O sentimento de caridade
O conceito, relativamente recente, de comportamento
pró-social, apresentado pela psicologia - as ações
humanas que aumentam o bem-estar do próximo e da
coletividade -, transcende a modernidade, e pode ser
visto em autores muito antigos.
Relativamente aos textos bíblicos, Paulo, antecipando-se
aos conceitos da psicologia social, se valeu da palavra
grega ágape, para referir-se a um tipo de amor
que transcende o amor romântico, o amor maternal e o
amor entre amigos. Ágape se identifica como um
tipo de amor incondicional, que nada espera em troca,
que não se justifica, que é puro e espontâneo, capaz de
amar até mesmo os inimigos.
A Vulgata, que traduziu a Bíblia do grego para o
latim, traduziu a palavra ágape pelo termo
latino caritas, ou seja, o que é caro, de alto
valor, digno apreço, e que chegou até nós pela palavra caridade.
Em nossos dias, a caridade perdeu, em grande
parte, seu valor, pois vem sendo relacionada apenas à
esmola, à filantropia - uma ação que, muitas vezes,
promove a indolência e gera uma atitude de acomodação no
beneficiado.
Allan Kardec se utilizou muitas vezes do termo caridade,
mas dando a ele uma conotação muito mais profunda, ao
relacioná-lo à bondade, à tolerância nas relações
humanas e ao esquecimento das ofensas (O Livro dos
Espíritos, item 886). Em artigo denominado Uma
reconciliação pelo Espiritismo, publicado na Revista
Espírita, setembro de 1862, Kardec colocou que a
caridade resume todos os nobres impulsos da alma para
com o próximo, apresentando-a como um continuum, que
varia desde a simples esmola até o amor aos inimigos,
que é o suprassumo da caridade.
Observamos que Kardec apresenta a caridade com um
espectro, que varia conforme o mérito da ação, que se
relaciona, obviamente, com a dificuldade em praticá-lo.
Em um extremo do espectro Kardec coloca a simples
esmola (que também é uma forma de caridade, embora
de menor valor, porque, geralmente, custa-nos menos
esforço: damos o que nos sobra). No outro extremo,
Kardec coloca o amor aos inimigos, que considera
o suprassumo da caridade, pois exige do envolvido
uma grande dose de abnegação.
E, nesse texto, Kardec volta a se valer da expressão sentimento
de caridade, já apresentada por ele em algumas
passagens de O Evangelho segundo o Espiritismo (cap.

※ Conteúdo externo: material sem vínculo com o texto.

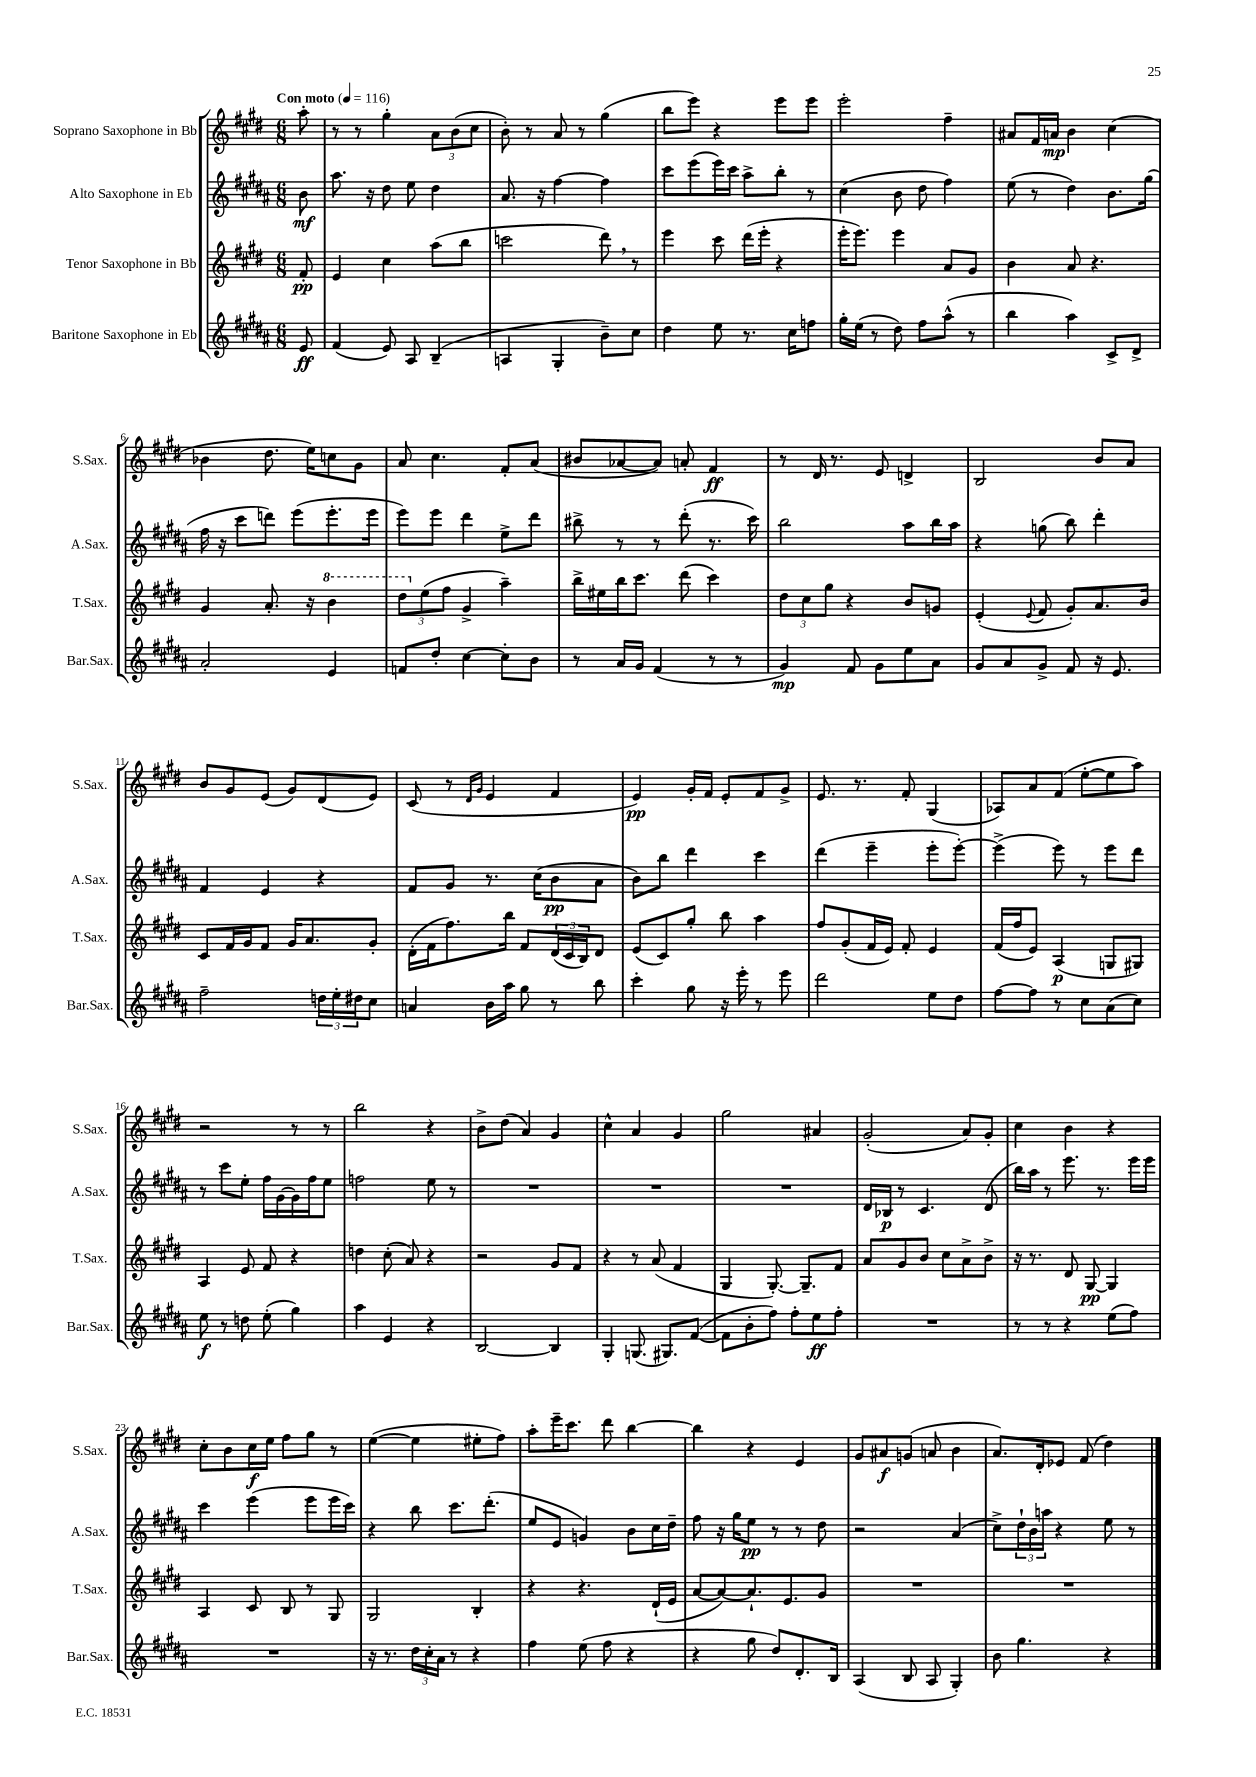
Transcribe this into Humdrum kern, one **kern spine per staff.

**kern	**kern	**kern	**kern
*staff4	*staff3	*staff2	*staff1
*clefG2	*clefG2	*clefG2	*clefG2
*k[f#c#g#d#a#]	*k[f#c#g#d#]	*k[f#c#g#d#a#]	*k[f#c#g#d#]
*M6/8	*M6/8	*M6/8	*M6/8
*MM116	*MM116	*MM116	*MM116
8e	8f#'	8b	8aa'
=	=	=	=
(4f#	4e	8.aa#	8r
.	.	.	8r
.	.	16r	.
8e)	4cc#	8dd#	4gg#'
8A#	.	8ee	.
(4B~	(8aa	4dd#	12a
.	.	.	(12b
.	8bb	.	.
.	.	.	12cc#
=	=	=	=
4A	2ccc	8.a#	8b')
.	.	.	8r
.	.	16r	.
4G#'	.	[4ff#	8a
.	.	.	8r
8b~)	8ddd#)	4ff#]	(4gg#
8cc#	8r	.	.
=	=	=	=
4dd#	4eee	8ccc#	8bb
.	.	(8eee	8eee)
8ee	8ccc#	16eee)	4r
.	.	16ccc#	.
8.r	(16ddd#	8aa#^	.
.	16eee'	.	.
.	4r	8bb'	8eee
16cc#	.	.	.
8ff	.	8r	8eee
=	=	=	=
16gg#'	16eee'	(4cc#	2eee'
(16ee	8.eee)	.	.
8r	.	.	.
8dd#)	4eee	8b	.
8ff#	.	8dd#	.
(8aa#^^	8a	4ff#)	4ff#~
8r	8g#	.	.
=	=	=	=
4bb	4b	(8ee	8a#
.	.	8r	16f#
.	.	.	16a
4aa#)	8a	4dd#)	4b
.	4.r	.	.
8c#^	.	8.b	(4cc#
8d#^	.	.	.
.	.	(16gg#	.
=	=	=	=
2a#'	4g#	16ff#	4b-
.	.	16r	.
.	.	8ccc#	.
.	8.a'	8ddd)	8.dd#
.	.	(8eee	.
.	16r	.	16ee)
4e	4bb	8.eee'	8cc
.	.	.	8g#
.	.	16eee	.
=	=	=	=
8f	12ddd#	8eee)	8a
.	(12ee	.	.
8dd#'	.	8eee	4.cc#
.	12ff#	.	.
[4cc#	4g#^	4ddd#	.
8cc#']	4aa~)	8ee^	8f#'
8b	.	8ddd#	(8a
=	=	=	=
8r	16bb^	8bb#^	8b#
.	16ee#	.	.
16a#	16bb	8r	[8a-
16g#	8.ccc#	.	.
(4f#	.	8r	8a-])
.	(8ddd#	(8ddd#'	8a'
8r	4ccc#)	8.r	4f#
8r	.	.	.
.	.	16ccc#)	.
=	=	=	=
4g#)	12dd#	2bb	8r
.	12cc#	.	.
.	.	.	16d#
.	12gg#	.	.
.	.	.	8.r
8f#	4r	.	.
8g#	.	.	8e
8ee	8b	8aa#	4d^
8a#	8g	16bb	.
.	.	16aa#	.
=	=	=	=
8g#	(4e'	4r	2B
8a#	.	.	.
.	8qqe	.	.
8g#^	8f#	(8gg	.
8f#	8g#')	8bb)	.
16r	8.a	4ddd#'	8b
8.e	.	.	.
.	.	.	8a
.	16b	.	.
=	=	=	=
2ff#~	8c#	4f#	8b
.	16f#	.	8g#
.	16g#	.	.
.	8f#	4e	(8e
.	16g#	.	8g#)
.	8.a	.	.
24dd	.	4r	(8d#
24ee'	.	.	.
24dd#	.	.	.
8cc#	8g#'	.	8e)
=	=	=	=
4a	(16d#'	8f#	(8c#
.	16f#	.	.
.	8.ff#)	8g#	8r
.	.	.	16qqd#
.	.	.	16qqg#
16b	.	8.r	4e
16aa#	16bb	.	.
8gg#	8f#	.	.
.	.	(16cc#	.
8r	(24d#	8b	4f#
.	24c#	.	.
.	24B)	.	.
8bb	8d#	8a#	.
=	=	=	=
4ccc#'	(8e	8b)	4e)
.	8c#)	8bb	.
8gg#	8gg#'	4ddd#	16g#'
.	.	.	16f#
16r	8bb	.	8e'
16eee'	.	.	.
8r	4aa	4ccc#	8f#
8eee	.	.	8g#^
=	=	=	=
2ddd#	8ff#	(4ddd#	8.e
.	(8g#'	.	.
.	.	.	8.r
.	16f#	4eee~	.
.	16e)	.	.
.	8f#'	.	8f#'
8ee	4e	8eee'	(4G#
8dd#	.	[8eee')	.
=	=	=	=
[8ff#	(16f#	(4eee^]	8A-)
.	16ff#	.	.
8ff#]	8e)	.	8a
8r	(4A	8eee)	(8f#
8cc#	.	8r	[8ee'
(8a#	8G	8eee	8ee]
8cc#)	8G#)	8ddd#	8aa)
=	=	=	=
8ee	4A	8r	2r
8r	.	8ccc#	.
8dd	8e	8ee'	.
(8ee'	8f#	16ff#	.
.	.	[16g#	.
4gg#)	4r	16g#]	8r
.	.	16ff#	.
.	.	8ee	8r
=	=	=	=
4aa#	4dd	2ff	2bb
4e	(8cc#'	.	.
.	8a)	.	.
4r	4r	8ee	4r
.	.	8r	.
=	=	=	=
[2B	2r	2.r	8b^
.	.	.	(8dd#
.	.	.	4a)
4B]	8g#	.	4g#
.	8f#	.	.
=	=	=	=
4G#'	4r	2.r	4cc#^^
(8.G	8r	.	4a
.	(8a	.	.
8.G#)	.	.	.
.	4f#	.	4g#
([8f#	.	.	.
=	=	=	=
8f#]	4G#	2.r	2gg#
8b'	.	.	.
8ff#)	[8.G#')	.	.
8ff#'	.	.	.
.	8.G#~]	.	.
8ee	.	.	4a#
8ff#'	8f#	.	.
=	=	=	=
2.r	8a	16d#	(2g#'
.	.	16B-	.
.	8g#	8r	.
.	8b	4.c#	.
.	8cc#	.	.
.	8a^	.	8a)
.	8b^	(8d#	8g#'
=	=	=	=
8r	16r	16bb)	4cc#
.	8.r	16aa#	.
8r	.	8r	.
4r	8d#	8.eee	4b
.	[8G#	.	.
.	.	8.r	.
(8ee	4G#]	.	4r
8ff#)	.	16eee	.
.	.	16eee	.
=	=	=	=
2.r	4A	4ccc#	8cc#'
.	.	.	8b
.	8c#	(4eee	16cc#
.	.	.	16ee
.	8B	.	8ff#
.	8r	8eee	8gg#
.	8G#	16eee	8r
.	.	16ccc#)	.
=	=	=	=
16r	2G#	4r	([4ee
8.r	.	.	.
24dd#	.	8bb	4ee]
24cc#'	.	.	.
24a#	.	.	.
8r	.	8.ccc#	.
4r	4B'	.	8ee#'
.	.	(8.ddd#'	.
.	.	.	8ff#)
=	=	=	=
4ff#	4r	8ee	8aa'
.	.	8e	16eee~
.	.	.	8.ccc#
(8ee	4.r	4g)	.
8ff#	.	.	8ddd#
4r	.	8b	[4bb
.	(16d#`	16cc#	.
.	16e	16dd#~	.
=	=	=	=
4r	[8a	8ff#	4bb]
.	8a_)	16r	.
.	.	16gg#	.
8gg#	8.a`]	8ee	4r
8dd#)	.	8r	.
.	8.e	.	.
8.d#'	.	8r	4e
.	8g#	8dd#	.
16B	.	.	.
=	=	=	=
(4A#	2.r	2r	8g#
.	.	.	8a#
8B	.	.	(8g
8A#	.	.	8a
4G#')	.	(4a#	4b
=	=	=	=
8b	2.r	8cc#^)	8.a)
4.gg#	.	24dd#`	.
.	.	24b	.
.	.	.	16d#'
.	.	24aa	.
.	.	4r	8e-
.	.	.	(8f#
4r	.	8ee	4dd#)
.	.	8r	.
==	==	==	==
*-	*-	*-	*-
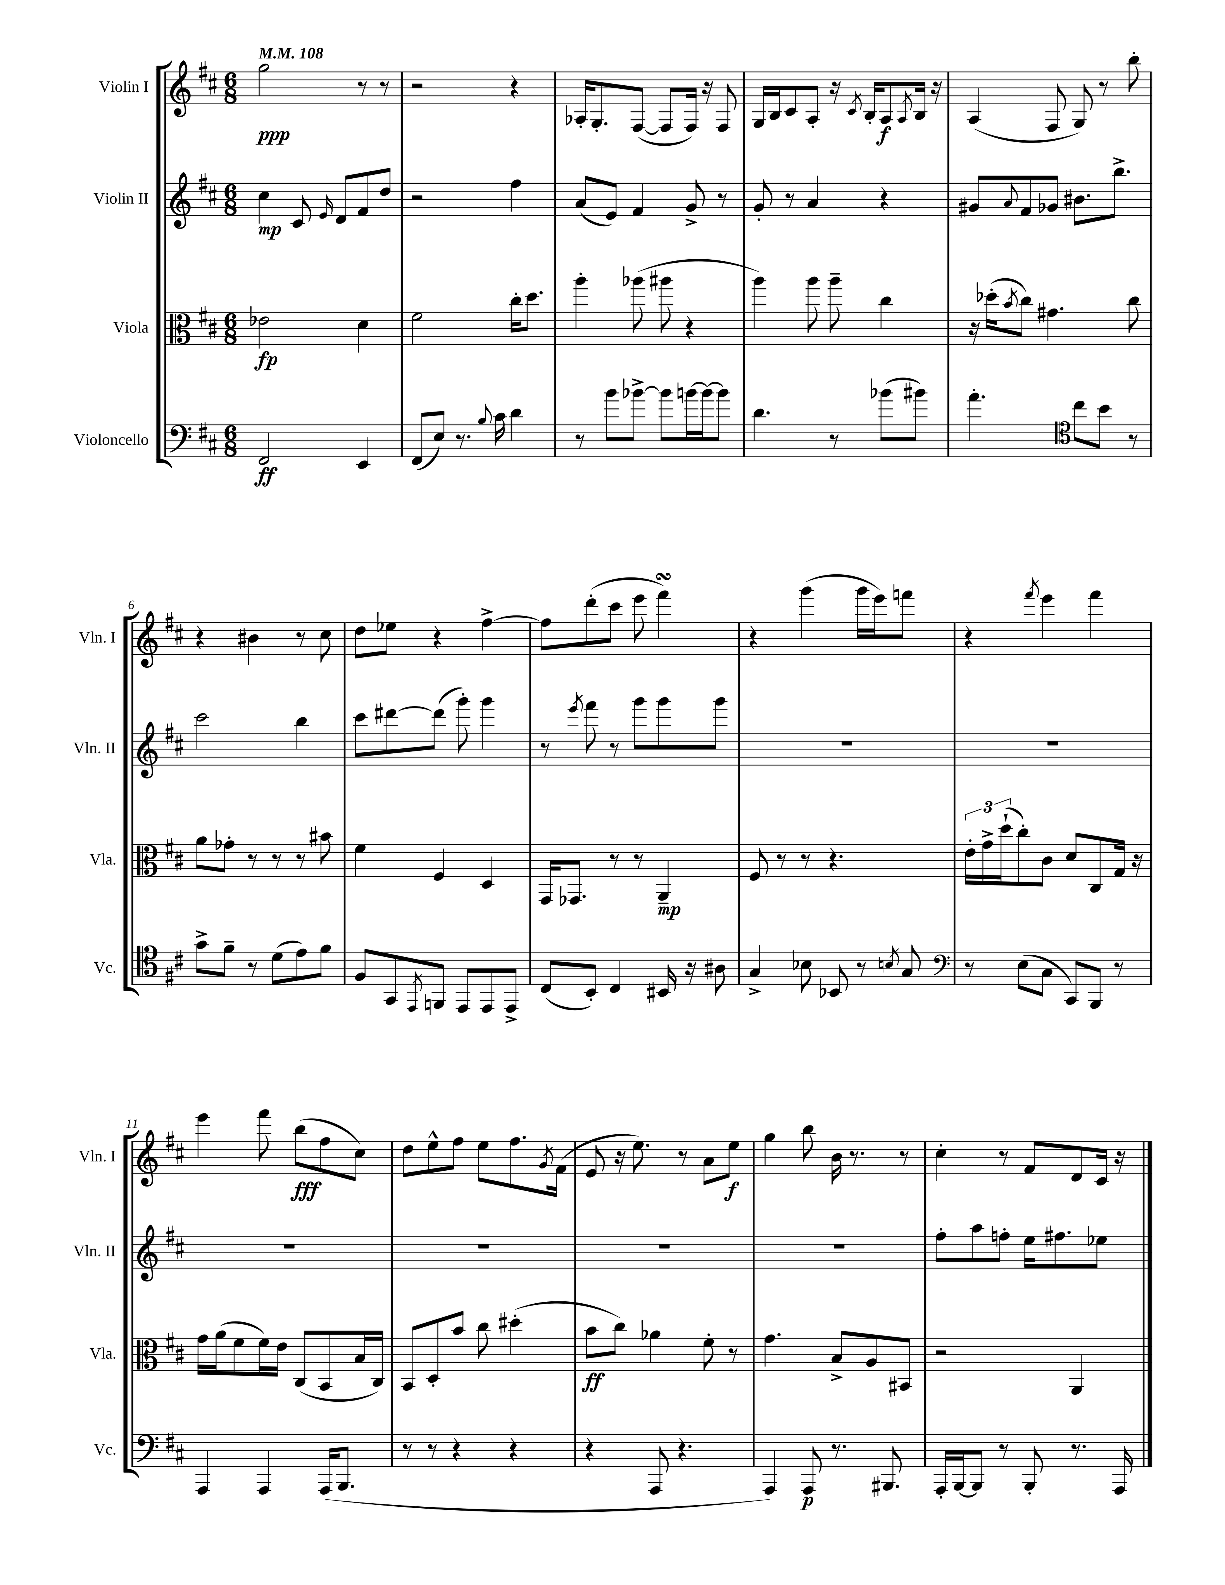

17, itens 2 e 3 e cap. 28, item 5) e em O Livro dos
Espíritos, itens 717 e 918. No comentário ao item
717, quando examinando a ação antissocial de
indivíduos que açambarcam os bens da Terra, com prejuízo
daqueles a quem falta o necessário, nosso codificador
escreve que é o sentimento de caridade que leva
os homens a se prestarem mútuo apoio. No item
918, por sua vez, Kardec, dissertando sobre as
qualidades do verdadeiro homem de bem, escreve que, possuído
do sentimento de caridade e de amor ao próximo, faz o
bem pelo bem, sem contar com qualquer retribuição, e
sacrifica seus interesses à justiça.
O que podemos entender por sentimento de caridade? Talvez
Kardec se refira à vivência íntima do comportamento de
ajuda, a interiorização da ação exterior e que dá
significado profundo ao ato. Muitos de nós temos
automatizado a ação caritativa, fazendo-a mecanicamente,
sem enriquecê-la de um sentimento do belo, do nobre, do
generoso. Sabemos que toda ação que beneficia alguém é
meritória e credita o beneficiador, porque reduz o
sofrimento alheio. Todavia, entendemos que só o
comportamento de ajuda que se acompanha do sentimento
de caridade representa crescimento espiritual real,
ou seja, que ilumina de dentro para fora aquele que o
pratica.
Sob esse aspecto, o sentimento de caridade pode
ser entendido como a boa vontade permanente, o desejo
incessante de ser útil, um estado íntimo de encantamento
ante a possibilidade de efetivação do comportamento de
ajuda, o estado de graça ante a experiência do bom e do
útil.
Kardec conclui o artigo afirmando que um dos
resultados do Espiritismo bem compreendido é desenvolver
o sentimento de caridade e que, quando todos
nós estivermos imbuídos desse belo e nobre sentimento,
viveremos em permanente harmonia com o nosso próximo e
que, se dois indivíduos podem viver em boa harmonia,
o maior número também o pode. E, então, serão tão
felizes quanto é possível sê-lo na Terra.